NEW YORK – Atalanta Therapeutics on Tuesday said it plans to submit an investigational new drug (IND) application to the US Food and Drug Administration this year seeking permission to begin testing an investigational RNAi drug, ATL-201, in patients with KCNT1-related epilepsy.
New preclinical data published in Epilepsia support Atalanta's plan to advance ATL-201, according to the Boston-based company. In a mouse model, a single dose of ATL-201 durably suppressed seizures and improved behavior through six months, as well as reduced KCNT1 transcript levels with favorable tolerability, Atalanta said.

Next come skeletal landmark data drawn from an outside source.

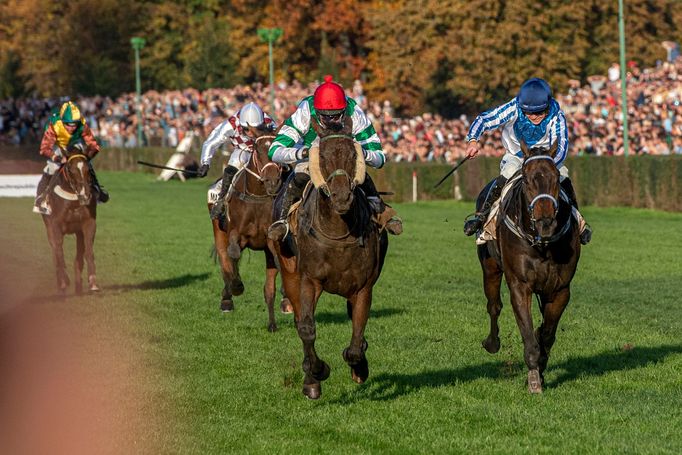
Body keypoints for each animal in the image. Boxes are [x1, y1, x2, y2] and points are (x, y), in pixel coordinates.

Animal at [41, 153, 99, 296]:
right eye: (71, 170)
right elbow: (59, 251)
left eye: (88, 170)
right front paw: (63, 281)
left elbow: (88, 250)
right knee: (55, 251)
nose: (85, 195)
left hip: (78, 233)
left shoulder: (88, 224)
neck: (73, 201)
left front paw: (93, 283)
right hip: (48, 227)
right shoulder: (55, 225)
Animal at [209, 127, 290, 332]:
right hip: (219, 232)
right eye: (257, 149)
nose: (272, 181)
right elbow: (233, 254)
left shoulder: (271, 239)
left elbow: (277, 267)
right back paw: (227, 298)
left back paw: (273, 321)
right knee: (225, 259)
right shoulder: (236, 235)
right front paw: (236, 286)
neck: (257, 198)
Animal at [270, 117, 388, 400]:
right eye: (322, 156)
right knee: (299, 320)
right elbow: (306, 328)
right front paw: (317, 372)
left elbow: (357, 335)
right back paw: (310, 379)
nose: (342, 196)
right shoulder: (309, 280)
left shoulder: (363, 287)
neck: (338, 231)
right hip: (289, 272)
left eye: (352, 155)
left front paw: (359, 367)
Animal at [472, 141, 580, 394]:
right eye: (528, 180)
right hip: (490, 266)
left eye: (556, 179)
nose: (546, 222)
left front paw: (540, 369)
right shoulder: (520, 286)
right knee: (494, 306)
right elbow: (529, 335)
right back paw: (492, 343)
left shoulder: (561, 289)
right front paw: (533, 380)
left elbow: (547, 335)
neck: (542, 243)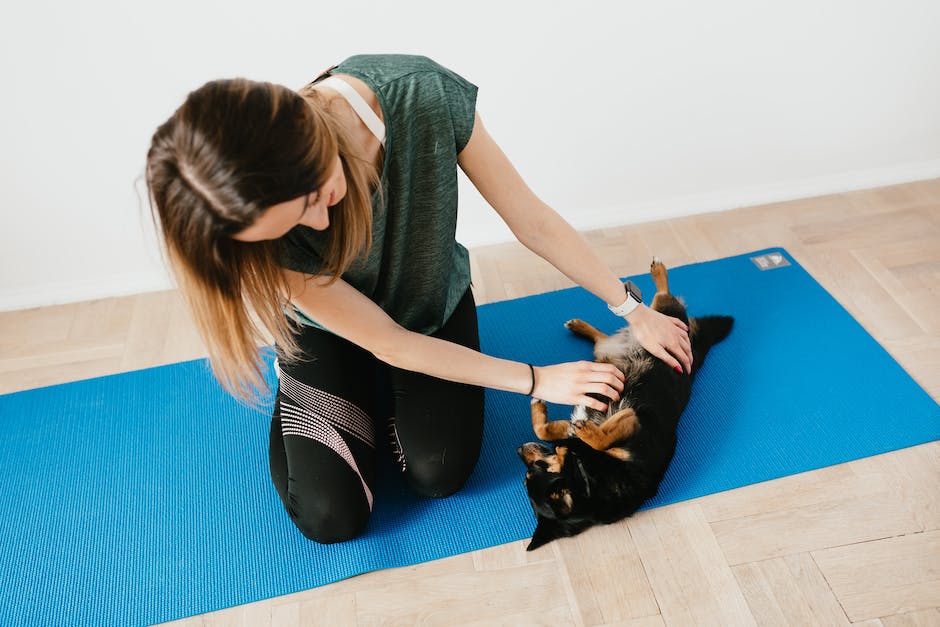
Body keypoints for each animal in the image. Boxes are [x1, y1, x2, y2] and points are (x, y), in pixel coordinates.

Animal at [516, 258, 732, 552]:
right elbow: (562, 431)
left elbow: (580, 435)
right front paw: (564, 424)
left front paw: (565, 423)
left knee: (658, 301)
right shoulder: (621, 420)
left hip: (665, 322)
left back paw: (656, 272)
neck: (586, 474)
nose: (519, 450)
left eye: (534, 469)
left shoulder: (632, 424)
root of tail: (696, 353)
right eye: (527, 473)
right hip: (619, 344)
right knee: (613, 331)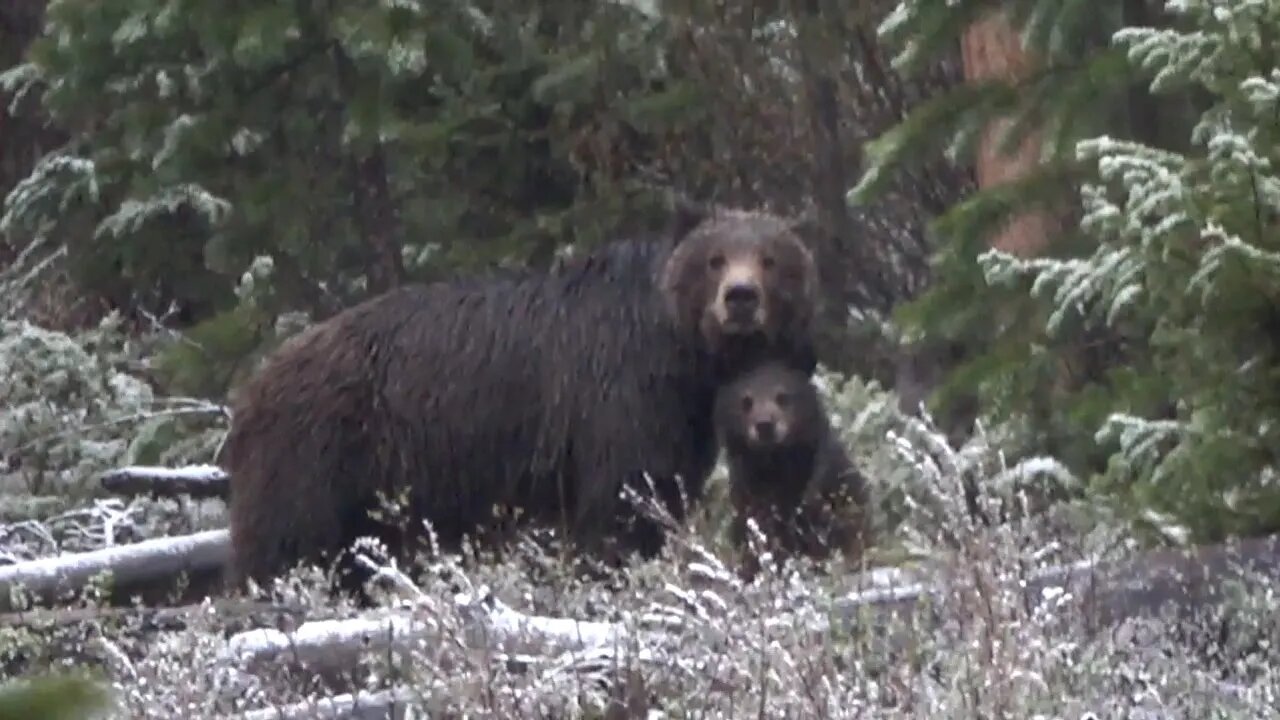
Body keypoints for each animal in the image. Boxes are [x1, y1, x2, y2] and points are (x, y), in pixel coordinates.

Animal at [220, 203, 819, 594]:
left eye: (768, 258)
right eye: (715, 258)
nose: (740, 299)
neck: (686, 358)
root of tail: (250, 389)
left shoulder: (678, 420)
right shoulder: (619, 399)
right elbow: (621, 504)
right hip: (315, 459)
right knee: (287, 549)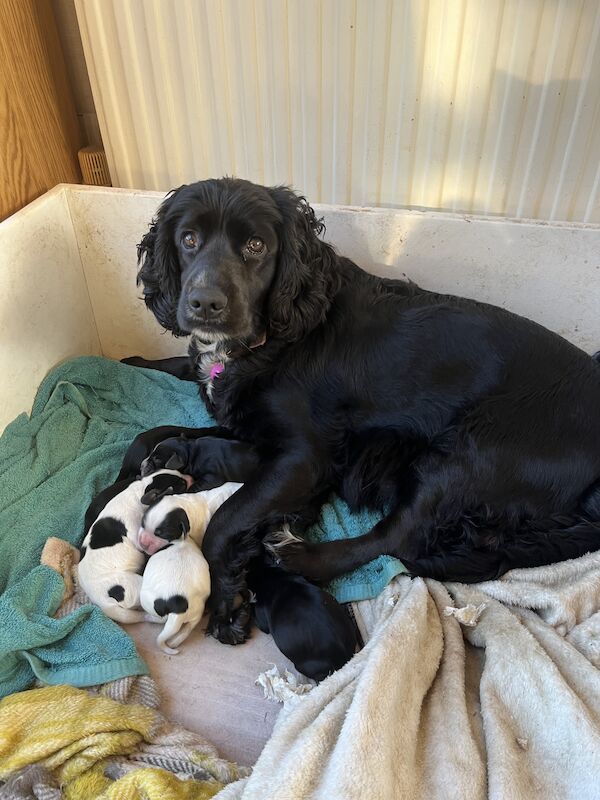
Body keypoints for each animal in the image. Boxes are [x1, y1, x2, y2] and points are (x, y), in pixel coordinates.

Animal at [76, 468, 191, 624]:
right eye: (181, 485)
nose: (190, 478)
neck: (140, 490)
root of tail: (104, 604)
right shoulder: (141, 537)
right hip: (137, 585)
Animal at [130, 177, 600, 644]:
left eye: (256, 245)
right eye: (189, 239)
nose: (204, 303)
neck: (272, 339)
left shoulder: (305, 458)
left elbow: (226, 519)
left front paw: (225, 603)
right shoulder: (251, 430)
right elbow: (172, 430)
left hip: (468, 453)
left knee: (398, 538)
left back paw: (300, 557)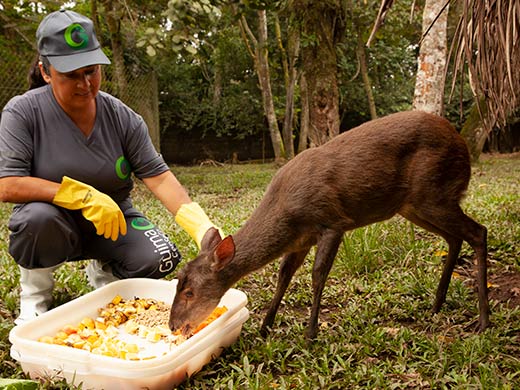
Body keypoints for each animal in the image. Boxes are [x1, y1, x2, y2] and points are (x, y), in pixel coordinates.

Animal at [172, 110, 492, 338]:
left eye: (190, 292)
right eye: (178, 284)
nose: (174, 325)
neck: (286, 211)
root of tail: (463, 144)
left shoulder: (331, 222)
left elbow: (317, 275)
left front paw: (310, 333)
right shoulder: (299, 240)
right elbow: (283, 277)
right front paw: (265, 327)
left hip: (434, 192)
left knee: (478, 231)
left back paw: (483, 320)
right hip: (414, 205)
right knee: (455, 238)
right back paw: (437, 305)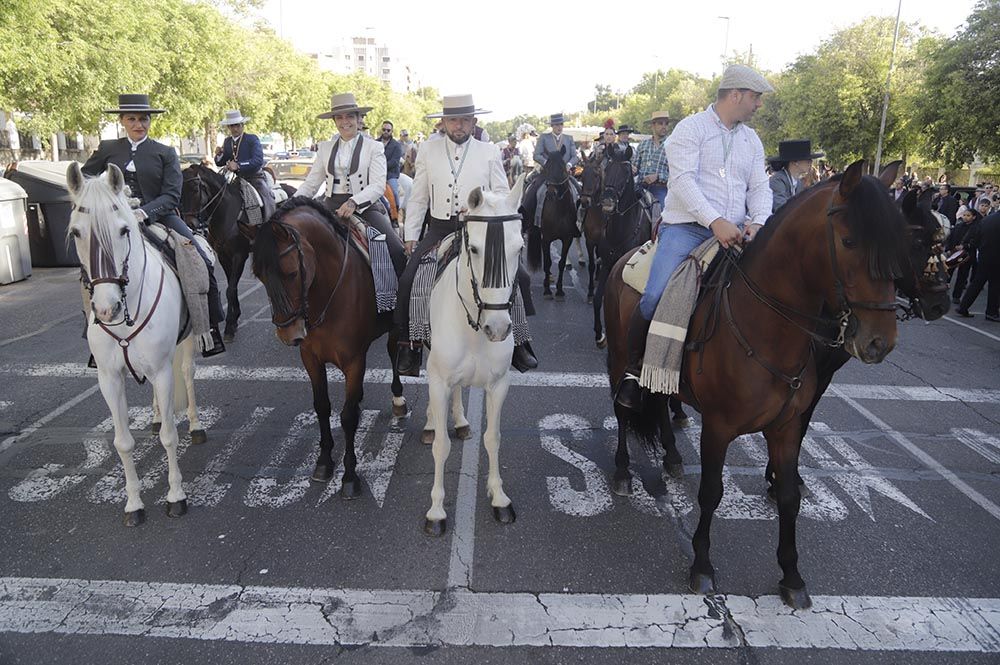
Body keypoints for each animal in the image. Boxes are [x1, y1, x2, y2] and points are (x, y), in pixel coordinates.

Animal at [67, 162, 205, 524]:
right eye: (76, 233)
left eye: (123, 231)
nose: (106, 308)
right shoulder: (110, 378)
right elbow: (122, 442)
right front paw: (133, 503)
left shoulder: (162, 371)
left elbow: (170, 437)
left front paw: (176, 496)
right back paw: (155, 416)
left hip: (186, 345)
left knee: (187, 375)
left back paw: (196, 425)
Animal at [250, 197, 406, 498]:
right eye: (259, 276)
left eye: (292, 273)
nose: (288, 334)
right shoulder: (310, 358)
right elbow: (322, 407)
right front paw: (323, 462)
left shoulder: (354, 360)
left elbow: (347, 418)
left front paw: (350, 475)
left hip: (393, 329)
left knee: (393, 354)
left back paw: (398, 399)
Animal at [422, 178, 528, 536]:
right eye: (475, 249)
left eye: (519, 248)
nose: (498, 328)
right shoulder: (438, 380)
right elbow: (441, 446)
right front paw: (436, 511)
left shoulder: (499, 385)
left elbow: (493, 439)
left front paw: (500, 498)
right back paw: (431, 421)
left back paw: (460, 420)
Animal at [524, 148, 580, 300]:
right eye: (547, 169)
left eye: (562, 168)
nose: (550, 193)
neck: (560, 209)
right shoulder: (547, 239)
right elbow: (548, 262)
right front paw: (547, 290)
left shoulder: (567, 239)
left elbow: (561, 263)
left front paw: (559, 290)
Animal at [600, 160, 908, 608]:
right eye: (849, 241)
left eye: (898, 245)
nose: (879, 341)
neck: (767, 328)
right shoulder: (718, 427)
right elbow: (711, 493)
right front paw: (702, 565)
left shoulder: (786, 427)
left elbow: (789, 496)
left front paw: (792, 575)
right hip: (621, 358)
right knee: (623, 410)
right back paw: (623, 470)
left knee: (657, 405)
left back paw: (672, 456)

"We are working diligently to prepare ATL-201 to enter the clinic in the hopes of bringing the first disease-modifying therapy for KCNT1-related epilepsy to the families who urgently need it," Atalanta CSO Aimee Jackson said in a statement. Jackson is a coauthor of the paper.
KCNT1-related epilepsy is a rare and severe seizure disorder that affects infants and children. It's caused by gain-of-function variants in the KCNT1 gene, which typically encodes a potassium channel in neurons. ATL-201, a divalent small interfering RNA (di-siRNA), aims to treat the condition through silencing of the KCNT1 gene transcript, thereby reducing KCNT1 protein levels.